The principles of smart branding are same whether you’re big or small — whether you’re marketing chewing gum, snow tires, or the local diner. And here’s the secret: the closer you are to your customers, the more impact branding has. Big Pharmaceutical companies for instance have little connection to actual customers and this is a constant struggle for them. Add to that other branding no-no’s and you have an obstacle course to get through. So if you’re a small business – get ready to build a brand that is loaded with personal power.
Branding helps answer the question: “Why should I do business with you?”

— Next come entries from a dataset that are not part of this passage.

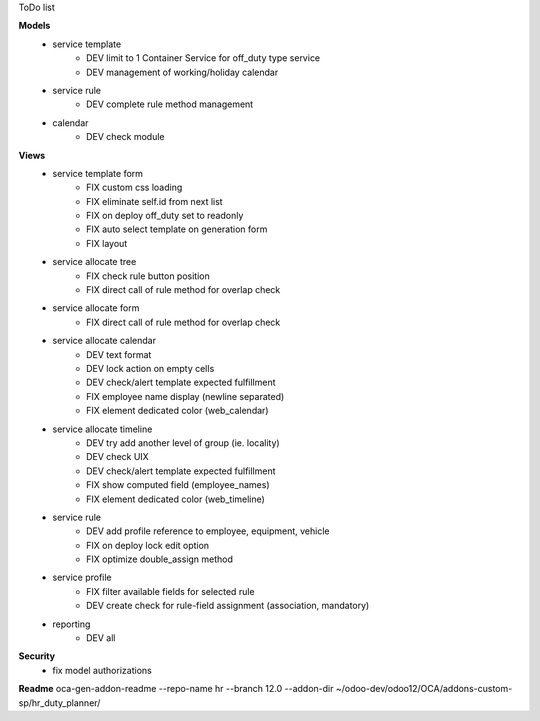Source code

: ToDo list


**Models**
    * service template
        * DEV limit to 1 Container Service for off_duty type service
        * DEV management of working/holiday calendar
    * service rule
        * DEV complete rule method management
    * calendar
        * DEV check module

**Views**
    * service template form
        * FIX custom css loading
        * FIX eliminate self.id from next list
        * FIX on deploy off_duty set to readonly
        * FIX auto select template on generation form
        * FIX layout
    * service allocate tree
        * FIX check rule button position
        * FIX direct call of rule method for overlap check
    * service allocate form
        * FIX direct call of rule method for overlap check
    * service allocate calendar
        * DEV text format
        * DEV lock action on empty cells
        * DEV check/alert template expected fulfillment
        * FIX employee name display (newline separated)
        * FIX element dedicated color (web_calendar)
    * service allocate timeline
        * DEV try add another level of group (ie. locality)
        * DEV check UIX
        * DEV check/alert template expected fulfillment
        * FIX show computed field (employee_names)
        * FIX element dedicated color (web_timeline)
    * service rule
        * DEV add profile reference to employee, equipment, vehicle
        * FIX on deploy lock edit option
        * FIX optimize double_assign method
    * service profile
        * FIX filter available fields for selected rule
        * DEV create check for rule-field assignment (association, mandatory)
    * reporting
        * DEV all


**Security**
    * fix model authorizations


**Readme**
oca-gen-addon-readme --repo-name hr --branch 12.0 --addon-dir ~/odoo-dev/odoo12/OCA/addons-custom-sp/hr_duty_planner/
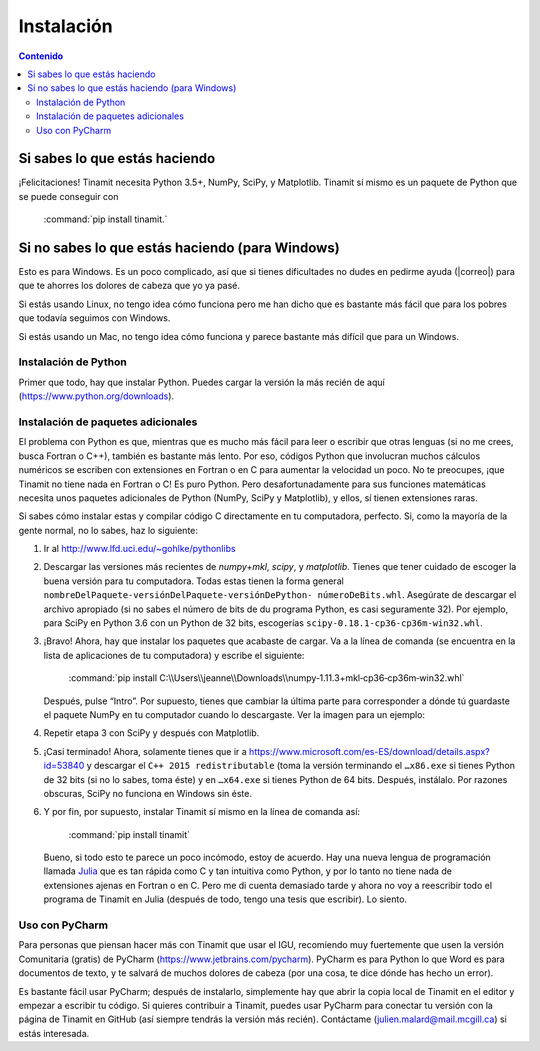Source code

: Instalación
===========

.. contents:: Contenido
   :depth: 3

Si sabes lo que estás haciendo
------------------------------
¡Felicitaciones! Tinamit necesita Python 3.5+, NumPy, SciPy, y Matplotlib. Tinamit sí mismo es un paquete de Python que se 
puede conseguir con

   :command:`pip install tinamit.`

Si no sabes lo que estás haciendo (para Windows)
------------------------------------------------
Esto es para Windows. Es un poco complicado, así que si tienes dificultades no dudes en pedirme ayuda 
(|correo|) para que te ahorres los dolores de cabeza que yo ya pasé.

Si estás usando Linux, no tengo idea cómo funciona pero me han dicho que es bastante más fácil que para los pobres que 
todavía seguimos con Windows.

Si estás usando un Mac, no tengo idea cómo funciona y parece bastante más difícil que para un Windows.

Instalación de Python
^^^^^^^^^^^^^^^^^^^^^
Primer que todo, hay que instalar Python. Puedes cargar la versión la más recién de aquí (https://www.python.org/downloads).

Instalación de paquetes adicionales
^^^^^^^^^^^^^^^^^^^^^^^^^^^^^^^^^^^
El problema con Python es que, mientras que es mucho más fácil para leer o escribir que otras lenguas (si no me crees, 
busca Fortran o C++), también es bastante más lento. Por eso, códigos Python que involucran muchos cálculos numéricos
se escriben con extensiones en Fortran o en C para aumentar la velocidad un poco. No te preocupes, ¡que Tinamit no tiene
nada en Fortran o C! Es puro Python. Pero desafortunadamente para sus funciones matemáticas necesita unos paquetes adicionales
de Python (NumPy, SciPy y Matplotlib), y ellos, sí tienen extensiones raras.

Si sabes cómo instalar estas y compilar código C directamente en tu computadora, perfecto. Si, como la mayoría de la
gente normal, no lo sabes, haz lo siguiente:

1. Ir al http://www.lfd.uci.edu/~gohlke/pythonlibs
2. Descargar las versiones más recientes de `numpy+mkl`, `scipy`, y `matplotlib`. Tienes que tener cuidado de escoger la buena   
   versión para tu computadora. Todas estas tienen la forma general ``nombreDelPaquete-versiónDelPaquete-versiónDePython- 
   númeroDeBits.whl``. Asegúrate de descargar el archivo apropiado (si no sabes el número de bits de du programa Python, es casi 
   seguramente 32). Por ejemplo, para SciPy en Python 3.6 con un Python de 32 bits, escogerías ``scipy-0.18.1-cp36-cp36m-win32.whl``.
3. ¡Bravo! Ahora, hay que instalar los paquetes que acabaste de cargar. Va a la línea de comanda (se encuentra en la 
   lista de aplicaciones de tu computadora) y escribe el siguiente:

      :command:`pip install C:\\Users\\jeanne\\Downloads\\numpy‑1.11.3+mkl‑cp36‑cp36m‑win32.whl`

   Después, pulse “Intro”. Por supuesto, tienes que cambiar la última parte para corresponder a dónde tú guardaste el
   paquete NumPy en tu computador cuando lo descargaste. Ver la imagen para un ejemplo:
  
.. image:: Imágenes/Ejemplo_instalación_paquetes.png
   :scale: 90 %
   :align: center
   :alt: Ejemplo de la instalación de paquetes de Python precompilados con la línea de comanda de Windows.

4. Repetir etapa 3 con SciPy y después con Matplotlib.
5. ¡Casi terminado! Ahora, solamente tienes que ir a https://www.microsoft.com/es-ES/download/details.aspx?id=53840 y 
   descargar el ``C++ 2015 redistributable`` (toma la versión terminando el ``…x86.exe`` si tienes Python de 32 bits (si no lo
   sabes, toma éste) y en ``…x64.exe`` si tienes Python de 64 bits. Después, instálalo. Por razones obscuras, SciPy no
   funciona en Windows sin éste.
6. Y por fin, por supuesto, instalar Tinamit sí mismo en la línea de comanda así:

      :command:`pip install tinamit`
     
 Bueno, si todo esto te parece un poco incómodo, estoy de acuerdo. Hay una nueva lengua de programación llamada 
 `Julia <http://julialang.org/>`_ que es tan rápida como C y tan intuitiva como Python, y por lo tanto no tiene nada de
 extensiones ajenas en Fortran o en C. Pero me di cuenta demasiado tarde y ahora no voy a reescribir todo el programa de
 Tinamit en Julia (después de todo, tengo una tesis que escribir). Lo siento.

Uso con PyCharm
^^^^^^^^^^^^^^^
Para personas que piensan hacer más con Tinamit que usar el IGU, recomiendo muy fuertemente que usen la versión 
Comunitaria (gratis) de PyCharm (https://www.jetbrains.com/pycharm). PyCharm es para Python lo que Word es para documentos
de texto, y te salvará de muchos dolores de cabeza (por una cosa, te dice dónde has hecho un error).

Es bastante fácil usar PyCharm; después de instalarlo, simplemente hay que abrir la copia local de Tinamit en el editor y
empezar a escribir tu código. Si quieres contribuir a Tinamit, puedes usar PyCharm para conectar tu versión con la página
de Tinamit en GitHub (así siempre tendrás la versión más recién). Contáctame (julien.malard@mail.mcgill.ca) si estás 
interesada.




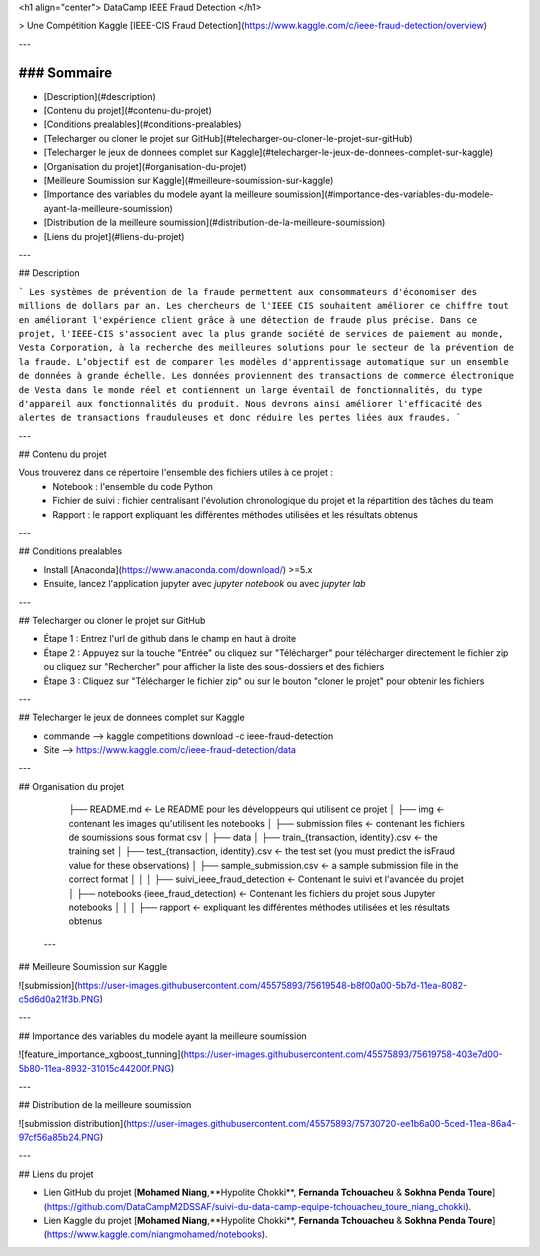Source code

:<h1 align="center"> DataCamp IEEE Fraud Detection </h1>


> Une Compétition Kaggle [IEEE-CIS Fraud Detection](https://www.kaggle.com/c/ieee-fraud-detection/overview) 

---

### Sommaire
============

- [Description](#description)
- [Contenu du projet](#contenu-du-projet)
- [Conditions prealables](#conditions-prealables)
- [Telecharger ou cloner le projet sur GitHub](#telecharger-ou-cloner-le-projet-sur-gitHub)
- [Telecharger le jeux de donnees complet sur Kaggle](#telecharger-le-jeux-de-donnees-complet-sur-kaggle)
- [Organisation du projet](#organisation-du-projet)
- [Meilleure Soumission sur Kaggle](#meilleure-soumission-sur-kaggle)
- [Importance des variables du modele ayant la meilleure soumission](#importance-des-variables-du-modele-ayant-la-meilleure-soumission)
- [Distribution de la meilleure soumission](#distribution-de-la-meilleure-soumission)
- [Liens du projet](#liens-du-projet)

---

## Description

```
Les systèmes de prévention de la fraude permettent aux consommateurs d'économiser des millions de dollars par an. Les chercheurs de l'IEEE CIS souhaitent améliorer ce chiffre tout en améliorant l'expérience client grâce à une détection de fraude plus précise.
Dans ce projet, l'IEEE-CIS s'associent avec la plus grande société de services de paiement au monde, Vesta Corporation, à la recherche des meilleures solutions pour le secteur de la prévention de la fraude.
L’objectif est de comparer les modèles d'apprentissage automatique sur un ensemble de données à grande échelle. Les données proviennent des transactions de commerce électronique de Vesta dans le monde réel et contiennent un large éventail de fonctionnalités, du type d'appareil aux fonctionnalités du produit.
Nous devrons ainsi améliorer l'efficacité des alertes de transactions frauduleuses et donc réduire les pertes liées aux fraudes.
```

---

## Contenu du projet

Vous trouverez dans ce répertoire l'ensemble des fichiers utiles à ce projet :
  - Notebook : l'ensemble du code Python
  - Fichier de suivi : fichier centralisant l'évolution chronologique du projet et la répartition des tâches du team
  - Rapport : le rapport expliquant les différentes méthodes utilisées et les résultats obtenus

---

## Conditions prealables

- Install [Anaconda](https://www.anaconda.com/download/) >=5.x

- Ensuite, lancez l'application jupyter avec `jupyter notebook` ou avec `jupyter lab`

---

## Telecharger ou cloner le projet sur GitHub

- Étape 1 : Entrez l'url de github dans le champ en haut à droite
- Étape 2 : Appuyez sur la touche "Entrée" ou cliquez sur "Télécharger" pour télécharger directement le fichier zip ou cliquez sur "Rechercher" pour afficher la liste des sous-dossiers et des fichiers
- Étape 3 : Cliquez sur "Télécharger le fichier zip" ou sur le bouton "cloner le projet" pour obtenir les fichiers

---

## Telecharger le jeux de donnees complet sur Kaggle

- commande --> kaggle competitions download -c ieee-fraud-detection
- Site --> https://www.kaggle.com/c/ieee-fraud-detection/data

---

## Organisation du projet

    ├── README.md                                        <- Le README pour les développeurs qui utilisent ce projet
    │
    ├── img                                              <- contenant les images qu'utilisent les notebooks
    │
    ├── submission files                                 <- contenant les fichiers de soumissions sous format csv
    │
    ├── data
    │   ├── train_{transaction, identity}.csv            <- the training set
    │   ├── test_{transaction, identity}.csv             <- the test set (you must predict the isFraud value for these observations)
    │   ├── sample_submission.csv                        <- a sample submission file in the correct format
    │   
    │   
    │
    ├── suivi_ieee_fraud_detection                       <- Contenant le suivi et l'avancée du projet
    │
    ├── notebooks (ieee_fraud_detection)                 <- Contenant les fichiers du projet sous Jupyter notebooks
    │                         
    │                         
    │
    ├── rapport                                          <- expliquant les différentes méthodes utilisées et les résultats obtenus
    
 
 ---
 
## Meilleure Soumission sur Kaggle

![submission](https://user-images.githubusercontent.com/45575893/75619548-b8f00a00-5b7d-11ea-8082-c5d6d0a21f3b.PNG)

---

## Importance des variables du modele ayant la meilleure soumission

![feature_importance_xgboost_tunning](https://user-images.githubusercontent.com/45575893/75619758-403e7d00-5b80-11ea-8932-31015c44200f.PNG)

---

## Distribution de la meilleure soumission

![submission distribution](https://user-images.githubusercontent.com/45575893/75730720-ee1b6a00-5ced-11ea-86a4-97cf56a85b24.PNG)

---

## Liens du projet

* Lien GitHub du projet [**Mohamed Niang**,**Hypolite Chokki**, **Fernanda Tchouacheu** & **Sokhna Penda Toure**](https://github.com/DataCampM2DSSAF/suivi-du-data-camp-equipe-tchouacheu_toure_niang_chokki). 

* Lien Kaggle du projet [**Mohamed Niang**,**Hypolite Chokki**, **Fernanda Tchouacheu** & **Sokhna Penda Toure**](https://www.kaggle.com/niangmohamed/notebooks). 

From the moment a customer holds your business card, walks into your store, looks at your web site or holds your product, he or she begins to form an opinion about your brand and its value. Is it realiable? Is it effective? Is it up to date? Is it innovative? Is it better than others? Is it worth the price?
In a world where customers have less and less time to consider options, branding helps them make a decision that often occurs in a split second. Consequently, branding is not about aesthetics. It’s about effectively communicating your value and difference to create preference. And it is means telling the truth in the most interesting and memorable way possible.
What Branding is Not!
There is a misconception that branding is a fancy word for manipulation. In fact, there are many that consider Advertising and Marketing in general a form of “Manipulation.” Let’s say –for argument– this is true. If marketing is about “manipulation”, “exaggeration” or “disguise,” then doesn’t it make sense that Marketing and Advertising (and Branding) would be the surest ways to “kill” a lousy product? Of course.
Go try it. Develop a cheap, lousy product and advertise the heck out of it. I assure you, the death will be quick, short and financially painful. So, with that fallacy put to rest, let’s state the facts about branding: Branding can 1. underline credibility 2. evoke quality 3. create emotional appeal 4. establish identity (who you are, what you do etc.) 5. differentiate products and services 6. simplify communications 7. generate marketshare.
A clear and compelling brand promise consistently communicated to all points of touch is the principle benefit of branding. However, another benefit can be its effect on an organization. A branding program forces a company’s leaders to spend time thinking about strategic issues: the company’s vision, goals, values and commitment to customers and employees. A corporate branding program allows strategic conflicts and differences of opinion to be revealed, discussed and reconciled. Thus it can help refocus and unify an organization. It can act like a rallying flag.